Sadly, the legacy of the Danites is one of idolatry and paganism. The first and second commandments clearly state not to have any gods before the LORD and not to worship idols (Exodus 20), yet the tribe of Dan openly did both. Their blatant sinfulness was an offense to God. Perhaps this is the primary reason why the children of Dan will not be chosen as witnesses for Jesus during the coming years of tribulation.
In some cultures and religions, people still fashion actual graven images and idols to worship. This not the practice of most Christians today. That said, idolatry still runs rampant among believers in the church though in a more subtle way. Many people elevate things like money, food, pleasure, and success over God and allow these misguided worldly pursuits to become idols in their lives. In fact, idolatry - worshiping something or someone other than and in place of God - is at the root of all sin.

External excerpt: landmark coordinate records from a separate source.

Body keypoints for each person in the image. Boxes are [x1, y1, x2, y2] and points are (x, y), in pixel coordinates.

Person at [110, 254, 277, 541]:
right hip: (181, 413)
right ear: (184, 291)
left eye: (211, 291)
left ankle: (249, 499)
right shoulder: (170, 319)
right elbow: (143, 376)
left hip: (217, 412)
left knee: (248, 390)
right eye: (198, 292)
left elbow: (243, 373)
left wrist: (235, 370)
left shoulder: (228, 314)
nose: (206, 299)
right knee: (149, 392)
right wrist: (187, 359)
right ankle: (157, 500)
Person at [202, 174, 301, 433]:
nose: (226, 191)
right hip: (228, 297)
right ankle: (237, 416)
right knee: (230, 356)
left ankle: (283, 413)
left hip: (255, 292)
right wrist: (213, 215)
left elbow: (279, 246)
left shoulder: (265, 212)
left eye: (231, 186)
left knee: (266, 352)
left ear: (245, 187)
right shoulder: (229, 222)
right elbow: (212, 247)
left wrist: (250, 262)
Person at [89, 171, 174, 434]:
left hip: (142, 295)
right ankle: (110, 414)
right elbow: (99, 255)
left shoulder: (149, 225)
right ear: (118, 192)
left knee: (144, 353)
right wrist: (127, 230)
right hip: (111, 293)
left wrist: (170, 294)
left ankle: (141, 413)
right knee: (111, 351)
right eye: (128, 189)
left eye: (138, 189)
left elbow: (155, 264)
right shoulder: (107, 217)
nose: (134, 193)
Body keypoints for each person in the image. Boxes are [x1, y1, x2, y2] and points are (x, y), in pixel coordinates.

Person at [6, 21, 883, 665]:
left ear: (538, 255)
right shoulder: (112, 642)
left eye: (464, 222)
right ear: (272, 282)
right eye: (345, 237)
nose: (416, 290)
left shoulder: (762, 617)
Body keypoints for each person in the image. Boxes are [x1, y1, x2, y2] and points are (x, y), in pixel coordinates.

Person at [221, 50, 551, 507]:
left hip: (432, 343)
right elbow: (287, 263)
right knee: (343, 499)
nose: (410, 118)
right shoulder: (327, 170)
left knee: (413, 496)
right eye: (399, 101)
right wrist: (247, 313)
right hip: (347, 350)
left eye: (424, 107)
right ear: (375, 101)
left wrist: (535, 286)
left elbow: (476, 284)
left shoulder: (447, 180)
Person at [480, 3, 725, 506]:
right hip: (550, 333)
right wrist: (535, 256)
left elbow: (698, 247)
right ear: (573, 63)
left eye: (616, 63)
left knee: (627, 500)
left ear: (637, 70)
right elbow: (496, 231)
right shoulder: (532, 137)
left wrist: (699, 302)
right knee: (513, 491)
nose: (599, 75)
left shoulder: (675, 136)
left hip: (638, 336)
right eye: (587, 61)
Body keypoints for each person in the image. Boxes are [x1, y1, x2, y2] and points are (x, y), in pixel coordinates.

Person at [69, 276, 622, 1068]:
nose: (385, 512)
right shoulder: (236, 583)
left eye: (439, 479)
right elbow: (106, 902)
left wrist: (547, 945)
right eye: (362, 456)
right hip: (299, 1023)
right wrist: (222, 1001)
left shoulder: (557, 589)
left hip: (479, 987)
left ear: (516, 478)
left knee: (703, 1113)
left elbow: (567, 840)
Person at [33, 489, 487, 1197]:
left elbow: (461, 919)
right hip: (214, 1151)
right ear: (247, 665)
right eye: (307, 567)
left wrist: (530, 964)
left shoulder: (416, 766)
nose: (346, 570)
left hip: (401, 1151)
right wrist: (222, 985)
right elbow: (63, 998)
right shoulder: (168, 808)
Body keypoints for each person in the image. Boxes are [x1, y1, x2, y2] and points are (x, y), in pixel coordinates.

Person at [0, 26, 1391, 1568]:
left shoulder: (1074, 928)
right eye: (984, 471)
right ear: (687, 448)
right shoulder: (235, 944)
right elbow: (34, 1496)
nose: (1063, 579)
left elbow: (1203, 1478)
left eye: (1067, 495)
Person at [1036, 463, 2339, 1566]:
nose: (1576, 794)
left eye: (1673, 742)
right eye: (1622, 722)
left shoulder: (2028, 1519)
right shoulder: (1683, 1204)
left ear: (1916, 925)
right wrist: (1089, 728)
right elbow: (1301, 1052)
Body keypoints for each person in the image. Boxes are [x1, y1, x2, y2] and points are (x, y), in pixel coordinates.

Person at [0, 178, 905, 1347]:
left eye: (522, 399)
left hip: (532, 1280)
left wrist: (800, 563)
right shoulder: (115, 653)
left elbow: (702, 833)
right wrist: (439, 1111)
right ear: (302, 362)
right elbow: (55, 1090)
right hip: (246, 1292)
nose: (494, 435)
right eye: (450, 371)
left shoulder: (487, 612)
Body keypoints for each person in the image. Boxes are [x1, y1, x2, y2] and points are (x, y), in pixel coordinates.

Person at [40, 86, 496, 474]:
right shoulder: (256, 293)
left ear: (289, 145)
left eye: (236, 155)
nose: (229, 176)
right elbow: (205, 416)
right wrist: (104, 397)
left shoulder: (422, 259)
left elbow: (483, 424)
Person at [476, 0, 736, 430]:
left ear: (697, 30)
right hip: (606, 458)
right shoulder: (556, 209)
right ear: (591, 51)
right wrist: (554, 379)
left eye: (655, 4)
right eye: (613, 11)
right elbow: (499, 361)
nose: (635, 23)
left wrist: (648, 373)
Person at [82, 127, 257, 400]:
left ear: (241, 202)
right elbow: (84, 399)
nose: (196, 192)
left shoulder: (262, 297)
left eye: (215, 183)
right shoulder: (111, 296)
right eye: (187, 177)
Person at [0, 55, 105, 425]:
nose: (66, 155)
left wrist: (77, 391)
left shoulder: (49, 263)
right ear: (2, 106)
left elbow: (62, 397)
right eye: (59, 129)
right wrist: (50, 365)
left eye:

The tribe of Dan is the fourth of the 12 tribes of Israel (excluding Levi). For the most part, the Danites historically chased after false gods and worshiped idols. God was extremely displeased with their behavior, and thus they are the only tribe that will not have a remnant sealed and protected during the tribulation period. We can learn from the tribe of Dan that God hates and will certainly punish idolaters.
As we close, I challenge us to think about idols in our own lives. Perhaps you don’t have any pagan statues or monuments in your house, but are you worshiping other types of idols nonetheless? Am I? If so, may we repent of our idolatry and restore God to His first and rightful place.